We can't simply initialize them in the constructor's body:
Manager::Manager(string mnm, string snm, int wpm, bool jet)
{
name = mnm; // error! name is private
sec.name = snm; // error! sec.name is private
sec.wpm = wpm; // error! sec.wpm is private
canUseJet = jet; // ok
}
The Manager constructor could create an anonymous temporary secretary object, then assign it to sec:
Manager::Manager(string mnm, string snm, int wpm, bool jet)
{
sec = Secretary(snm, wpm); // ok, sec = temp
Employee(mnm); // this does nothing!
canUseJet = jet; // ok
}
But this can be inefficient if the default Secretary constructor, which is still automatically called to pre-initialize the sec variable, consumes a lot of time or memory, and of course we still have the problem of initializing the inherited name variable. Calling the Employee constructor inside the body of the Manager constructor only creates a temporary anonymous employee object with a name member variable that is unrelated to the inherited name member variable.
The solution to our problem is to use the initializer list to specify any non-default constructors that should be called to pre-initialize inherited and nested member variables:
Manager::Manager(string mnm, string snm, int wpm, bool jet)
: Employee(mnm), sec(snm, wpm)
{
canUseJet = jet;
}
Notice that the Employee base class constructor is explicitly called, while the Secretary constructor is implicitly called by specifying the arguments after the sec variable.
Note A.5.1: Initializing Constant Members
In addition to inherited and nested private member variables, constant member variables also present an initialization problem. Constants are read-only variables. It's an error for a constant to appear on the left side of an assignment statement:
const double pi;
pi = 3.1416; // error!
So how do we initialize a constant? This must be done in its declaration:
const double pi = 3.1416; // ok, this is not an assignment
But then how do we initialize constant member variables like critical, the constant member of our nuclear reactor class from chapter 2?
class Reactor
{
double temp; // = temperature of reactor's core
const double critical; // critical < temp is too hot!
public:
Reactor(double t = 0, double c = 1500);
// etc.
};
Initializing critical in the constructor's body will be regarded as an illegal assignment statement by the compiler:
Reactor::Reactor(double t, double c)
{
critical = c; // error! critical is read-only
temp = t; // ok
}
Fortunately, we can also use the initializer list to pre-initialize constant members:
Reactor::Reactor(double t, double c)
: critical(c)
{
temp = t; // ok
}
Recall that the initial value of a simple variable can be specified using C syntax:
double critical = c;
or C++ syntax:
double critical(c);
Initializer lists always use the latter form.

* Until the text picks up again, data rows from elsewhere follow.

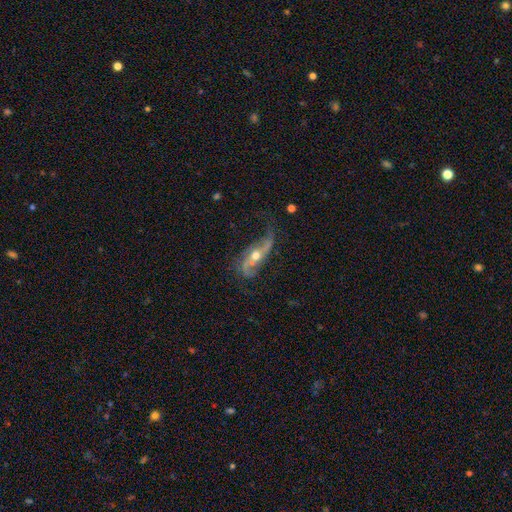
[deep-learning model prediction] This is clearly a featured or disk galaxy (81%). It is clearly not viewed edge-on (88%). Bar: possibly no (58%). Spiral arm pattern: clearly yes (90%). Spiral arm count: clearly 2 (86%). Spiral winding: likely loose (73%). Central bulge: likely moderate (71%). Merging: possibly none (49%).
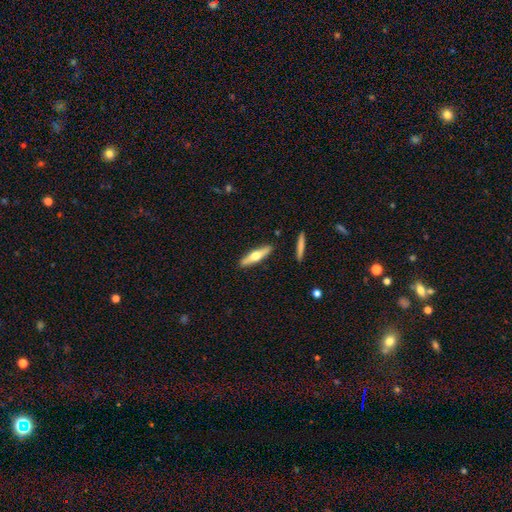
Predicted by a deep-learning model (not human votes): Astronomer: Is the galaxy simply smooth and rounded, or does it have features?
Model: featured or disk — 54% (runner-up: smooth, 41%).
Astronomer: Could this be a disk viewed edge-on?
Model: yes — 92%.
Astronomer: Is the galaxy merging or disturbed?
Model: none — 89%.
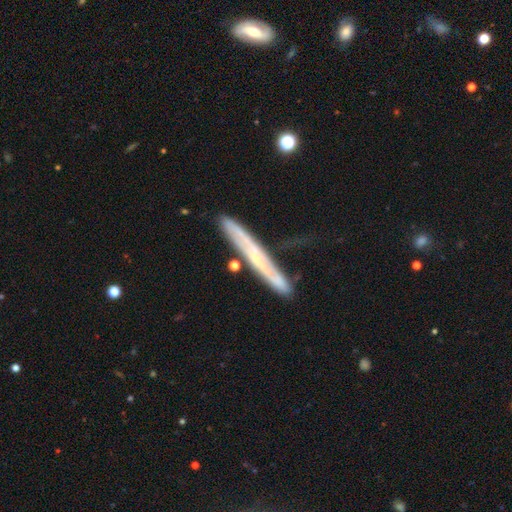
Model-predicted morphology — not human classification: A featured or disk galaxy (61%) viewed edge-on (81%). Merging: none (65%).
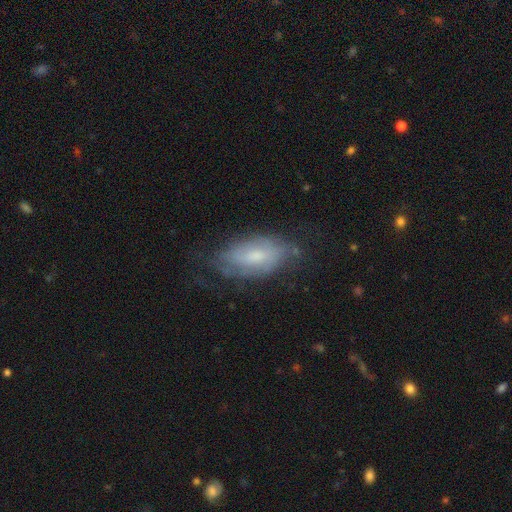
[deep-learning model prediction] Morphology: type=featured or disk (51%); edge-on=no (89%); merging=none (59%).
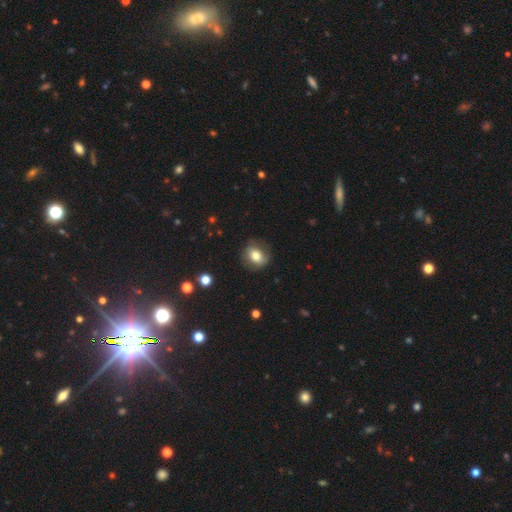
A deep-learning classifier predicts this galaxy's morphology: Smooth or featured: smooth — 65% (featured or disk — 26%)
How rounded: round — 60% (in between — 39%)
Merging: none — 76% (minor disturbance — 16%)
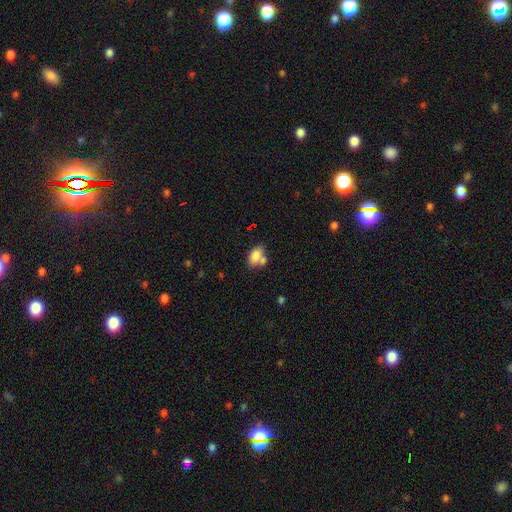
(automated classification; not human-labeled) Smooth or featured: smooth — 80% (featured or disk — 11%)
How rounded: in between — 88% (round — 10%)
Merging: none — 45% (merger — 35%)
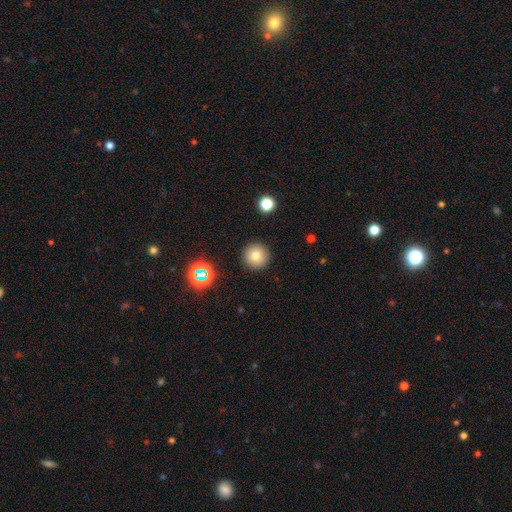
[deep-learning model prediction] Smooth or featured: smooth — 77% (star or artifact — 14%)
How rounded: round — 96% (in between — 3%)
Merging: none — 91% (minor disturbance — 5%)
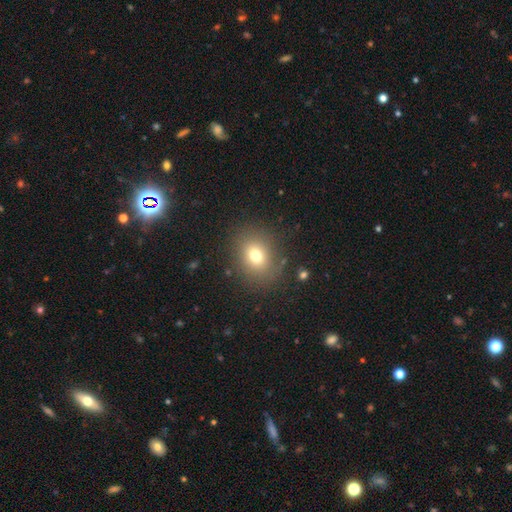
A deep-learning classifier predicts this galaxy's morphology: This is likely a smooth galaxy (72%). How rounded: possibly round (57%). Merging: clearly none (83%).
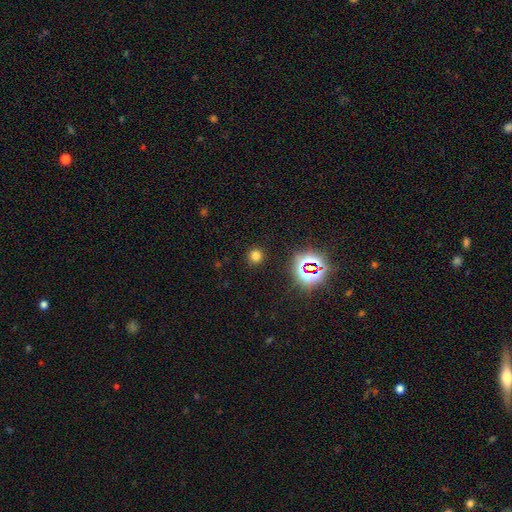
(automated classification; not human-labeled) Smooth or featured? smooth (70%)
How rounded? round (89%)
Merging? none (89%)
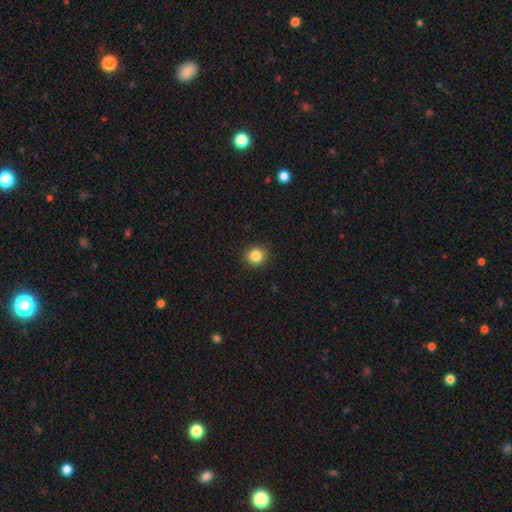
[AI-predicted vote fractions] This is clearly a smooth galaxy (85%). How rounded: clearly round (87%). Merging: clearly none (91%).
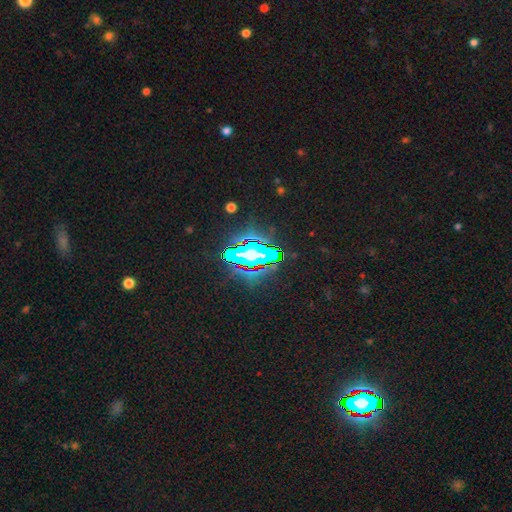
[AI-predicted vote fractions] Smooth or featured: star or artifact — 68% (smooth — 17%)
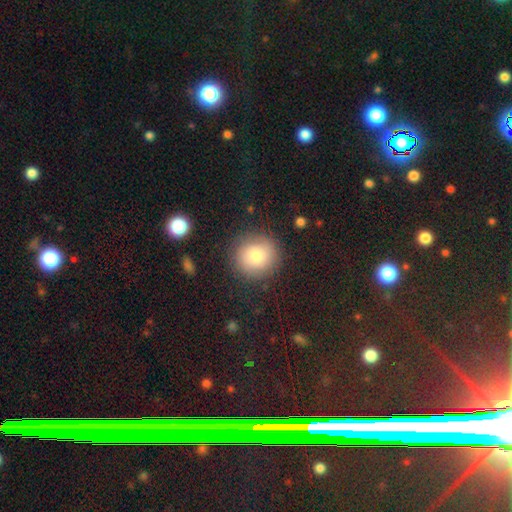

What is the advantage of having constant members? Why not simply define critical to be a global constant or a member of an anonymous, nested enumeration:
class Reactor
{
enum { critical = 1500 };
// etc.
};
Well for one thing, members of enumerations must be integers, not doubles. But more importantly, declaring critical to be a constant member means different reactors can have different critical temperatures.
References are essentially constant pointers, so we run into the same initialization problems we faced with constants. For example, assume reactors send notifications of temperature changes to a monitor that is represented by a reference to an output stream:
class Reactor
{
double temp; // temperature of reactor's core
const double critical; // critical < temp is too hot!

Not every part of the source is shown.